By Kevin Carr

Morning_Star_-_Marla_Fibish__Jimmy_CrowleyDouble strung instruments have not been staples of Irish music for very long, perhaps only becoming popular since the late sixties and early seventies, spread by the likes of Johnny Moynihan, Andy Irvine, Donal Lunny and Alec Finn, but they have become emblematic of the resurgence and ensuing worldwide commercial success of traditional and folk music. Today, bouzoukis, mandolins, and octave mandolins, citterns, blarges, mandolas and mandocellos are found in folk groups across Europe and in the USA. Despite this success it is rare to find a recording that features only such instruments. Jimmy Crowley, Irish balladeer par excellence, and early adopter of the bouzouki, and Marla Fibish, San Francisco Bay Area based mandolin wonder, have released an album that is all double strung, all the time. And it is magnificent. Featuring the Gibson A model mandolin Marla was given by her grandfather, her mandola, and Crowley's bouzouki, mandocello, mandolin, and Dordán (a mighty bouzouki like creature with a deep and powerful bass), this recording captures the power, the rhythmic intensity, the heavenly harmonics and the sheer joy that flows from these instruments, when in the right hands. Marla and Jimmy are old friends, having toured and played together over the course of some years, and shows by this duo are always a delight.

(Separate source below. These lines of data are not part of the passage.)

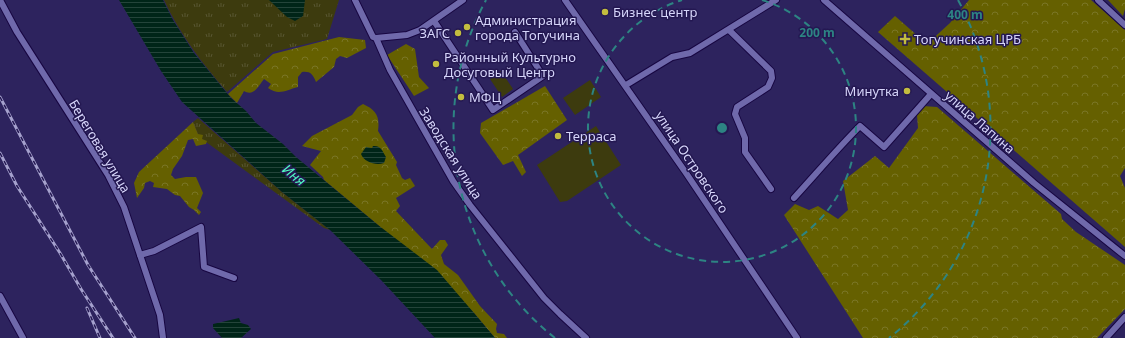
<svg xmlns="http://www.w3.org/2000/svg" width="1125" height="338" viewBox="0 0 1125 338" font-family="'Noto Sans',sans-serif">
<defs>
<pattern id="grass-tufts" width="24" height="20" patternUnits="userSpaceOnUse"><rect width="24" height="20" fill="#3d3b0e"/><path d="M3 7l-1-3M5 7V3M7 7l1-3M15 17l-1-3M17 17v-4M19 17l1-3" fill="none" stroke="#585632"/></pattern>
<pattern id="forest-crowns" width="20" height="18" patternUnits="userSpaceOnUse"><rect width="20" height="18" fill="#656000"/><path d="M2 6a3 3 0 1 1 6 0M12 15a3 3 0 1 1 6 0" fill="none" stroke="#7a7626"/></pattern>
<pattern id="water-rules" width="6" height="5" patternUnits="userSpaceOnUse"><rect width="6" height="5" fill="#002518"/><path d="M0 2.5h6" fill="none" stroke="#24443a"/></pattern>
</defs>
<rect width="100%" height="100%" fill="#2d235e"/>
<g fill="url(#grass-tufts)">
<path d="M 164,0 L 339,0 L 327,39 L 273,52 L 227,92 C 202,63 180,35 164,0 Z"/>
<polygon points="198,118 282,192 330,230 324,228 202,139 198,134 193,122"/>
</g>
<g fill="url(#forest-crowns)">
<polygon points="969,0 1091,0 1125,30 1125,168 1120,176 1125,188 1125,247 878,32 895,16 927,44 950,23"/>
<polygon points="1108,0 1125,0 1125,9 1123,16"/>
<path d="M 339,37 L 365,40 L 366,48 L 347,58 L 340,56 L 336,59 L 334,67 L 316,82 C 313,74 310,71 302,72 L 298,77 L 298,87 C 286,90 279,96 268,88 L 271,84 L 264,79 C 259,85 254,97 244,91 L 237,103 L 228,94 L 273,54 Z"/>
<polygon points="406,44 415,49 419,77 429,88 414,96 387,55"/>
<polygon points="545,86 567,120 518,155 526,172 522,176 513,161 503,165 480,133 481,123"/>
<path d="M 363,104 C 376,110 380,116 378,131 L 397,162 L 396,165 L 402,178 L 405,180 L 410,178 L 415,186 L 396,198 L 400,206 L 396,211 L 432,249 L 440,240 L 445,240 L 448,245 L 441,255 L 444,264 L 458,275 L 480,306 L 497,324 L 496,329 L 497,333 L 504,334 L 507,338 L 495,338 L 474,313 L 378,225 L 324,180 L 323,177 L 310,165 L 321,151 L 302,146 L 312,136 L 352,115 L 358,107 Z"/>
<polygon points="923,106 937,107 1061,214 1062,219 1076,232 1125,265 1125,309 1097,338 863,338 784,215 795,204 809,210 818,206 838,219 848,210 843,181 875,156 889,168 918,128 917,115"/>
<polygon points="193,122 198,134 203,135 202,139 207,141 206,144 196,146 193,139 188,140 182,156 173,169 171,175 175,179 186,177 196,177 203,193 197,208 201,212 199,215 194,210 189,207 180,196 175,195 167,189 153,187 154,183 150,181 145,183 144,188 137,198 134,183 139,172"/>
</g>
<g fill="#3d3b0e">
<polygon points="501,71 513,89 502,97 490,79"/>
<polygon points="590,80 601,97 575,115 563,98"/>
<polygon points="596,126 621,165 567,201 560,202 537,165"/>
</g>
<g fill="url(#water-rules)">
<polygon points="119,0 163,0 173,20 194,53 231,98 246,111 256,123 283,144 296,157 378,225 437,270 474,313 495,338 435,338 381,280 330,230 282,192 182,102 161,71"/>
<polygon points="269,0 305,0 303,16 295,21 287,17"/>
<path d="M 373,146 C 381,145 383,152 386,157 L 384,163 C 376,166 364,162 361,154 L 366,147 L 372,148 Z"/>
<polygon points="239,318 241,323 248,325 251,329 241,338 222,338 213,328 213,324"/>
</g>
<g fill="none" stroke-linecap="round" stroke-linejoin="round">
<g stroke="#170641" stroke-width="8">
<g id="minor">
<polyline points="0,0 17,32 108,175 124,207 160,315 163,338"/>
<polyline points="355,0 373,37 376,38 390,70 453,181 470,205 544,298 560,314 586,338"/>
<polyline points="565,0 686,173 797,338"/>
<polyline points="824,0 1034,183 1125,256"/>
<polyline points="1098,0 1125,25"/>
<polyline points="434,21 493,110 543,76 515,32"/>
<polyline points="729,30 771,71 772,78 768,87 737,107 735,114 745,138 745,152 771,189"/>
<polyline points="376,38 407,35 420,30 463,0"/>
<polyline points="626,85 672,57 690,53 776,0"/>
<path d="M 794,198 C 816,174 837,149 860,126 L 884,147 L 931,94"/>
<polyline points="140,255 154,251 201,227 204,267 234,278"/>
<polyline points="0,296 23,338"/>
<polyline points="1106,338 1125,317"/>
</g>
</g>
<use href="#minor" stroke="#6f69ab" stroke-width="6"/>
<g stroke="#a5a1cd" stroke-width="3">
<g id="rail">
<polyline points="0,97 88,265 135,338"/>
<polyline points="0,153 17,186 60,253 81,289 113,338"/>
<polyline points="87,308 100,338"/>
</g>
</g>
<use href="#rail" stroke="#241852" stroke-width="1.5" stroke-dasharray="4.5" stroke-linecap="butt"/>
</g>
<g fill="none" stroke="#2d8483" stroke-width="2" stroke-dasharray="7 5">
<path d="M762 0A134 134 0 1 1 682 0"/>
<path d="M555 338A268 268 0 0 1 486 0M958 0A268 268 0 0 1 889 338"/>
</g>
<g fill="#c3bd3f" stroke="#241852" stroke-width="1.5">
<circle cx="605" cy="12" r="4"/>
<circle cx="467" cy="27" r="4"/>
<circle cx="458" cy="33" r="4"/>
<path d="M903 33h4v4h4v4h-4v4h-4v-4h-4v-4h4z"/>
<circle cx="436" cy="64" r="4"/>
<circle cx="907" cy="91" r="4"/>
<circle cx="461" cy="97" r="4"/>
<circle cx="558" cy="136" r="4"/>
</g>
<g text-anchor="middle" stroke-width="3" stroke-linejoin="round" paint-order="stroke">
<g font-size="13" fill="#d6d5fa" stroke="#241852" text-anchor="start">
<text x="613" y="17">Бизнес центр</text>
<text x="475" y="25">Администрация<tspan x="475" dy="15">города Тогучина</tspan></text>
<text x="450" y="38" text-anchor="end">ЗАГС</text>
<text x="914" y="44">Тогучинская ЦРБ</text>
<text x="444" y="62">Районный Культурно<tspan x="444" dy="15">Досуговый Центр</tspan></text>
<text x="899" y="96" text-anchor="end">Минутка</text>
<text x="469" y="102">МФЦ</text>
<text x="566" y="141">Терраса</text>
</g>
<g font-size="13" fill="#d6d5fa" stroke="#241852">
<text transform="translate(980 122) rotate(41)" y="5">улица Лапина</text>
<text transform="translate(100 146) rotate(59)" y="5">Береговая улица</text>
<text transform="translate(451 153) rotate(58)" y="5">Заводская улица</text>
<text transform="translate(692 162) rotate(56)" y="5">улица Островского</text>
</g>
<g font-size="14" font-style="italic" fill="#50f9c1" stroke="#241852">
<text transform="translate(294 175) rotate(39)" y="5">Иня</text>
</g>
</g>
<circle cx="722" cy="128" r="6" fill="#2d8483" stroke="#241852" stroke-width="2"/>
<g font-size="12" text-anchor="middle" font-weight="bold" fill="#2d8483" stroke="#241852" stroke-width="3" stroke-linejoin="round" paint-order="stroke">
<text x="965" y="19">400 m</text>
<text x="817" y="37">200 m</text>
</g>
</svg>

In the liner notes they write that the project was conceived in 2009 and recorded over three days in 2010, by at the studio of the genial genius, Jim Nunally. I would have loved to have been a fly on the wall during those three days, because, from the sound of things, a grand time was had by all.

The first cut, Humours of Bandon/A Fig for a Kiss/the Dusty Miller, opens with ringing mandolin, full of the mysterious resonance that one hears in the mandolin up close. Nunally captures the balance of rich tone and drive that marks Marla's playing. The bouzouki enters and the orchestra is complete. That these two can take well known tunes out for a spin and show us harmonic and rhythmic vistas that we haven't seen before speaks to a profound well of love and understanding for the music.

The Morning Star/Trip to Cullenstown(Phil Murphy)/Good Morning to Your Nightcap set gathers steam and reminds me of late night magic sessions, when tunes alight and have their own way with musicians who have spent hours and years becoming receptive to such visitations.

Eleanor Plunkett shows how evocative and emotional a mandolin-mandocello duet can be. Crowley's solo bouzouki piece, Sliabh Gael gCua Na Féile (The Bright Mountain of the Cuckoos), caused me to rethink my former belief that fiddles and pipes were the only true voices for slow airs. It is simply stunning in its depth and power.

With The Saucy Polka/Nelly , Jimmy and Marla show how two mandolins dance together, with polkas from Crowley's home turf in the deep south of Ireland. We can see the sparks flying off the floors, and hear the laughter in the notes.

There are several original tunes here, Marla's The Adelphian Waltz, which has a wistful, transporting sweep to it, and Crowley's The Dunedin Jig/Honeymoon Island set, which starts achingly, but beautifully slowly, and picks up force like a gathering wave to end the album on a sweet satisfying note, leaving the listener with a smile of contentment.

This album really is a must for all who are interested in the mandolin family of instruments, in Irish music in general, and in exquisite duet playing. The twentieth century saw Irish music incorporate the banjo, the accordion, the concertina, the guitar, and large and small double strung instruments into its palette of voices. With this recording we experience fist hand how the ancient and mighty stream of Irish traditional music flows through and adapts itself wonderfully to such a new type of instrument, through the skills of two players who have devoted years of heart and soul to its service.

Marla Fibish and Jimmy Crowley will be appearing at the Coffee Gallery Backstage (2029 N. Lake Ave., Altadena, CA 92675) on Thursday, October 27 at 8:00pm.

Kevin Carr has a touch of musical attention deficit disorder; he plays with Wake the Dead (Celtic/Grateful Dead folk orchestra), Hillbillies from Mars (folk fusion dance band with roots that show), Les Tetes de Violon (Quebecois fiddle band), Charanga (Galician style big band) and Confluence (Irish and Original, with a full complement of family members). He also maintains and plays a large stable of bagpipes.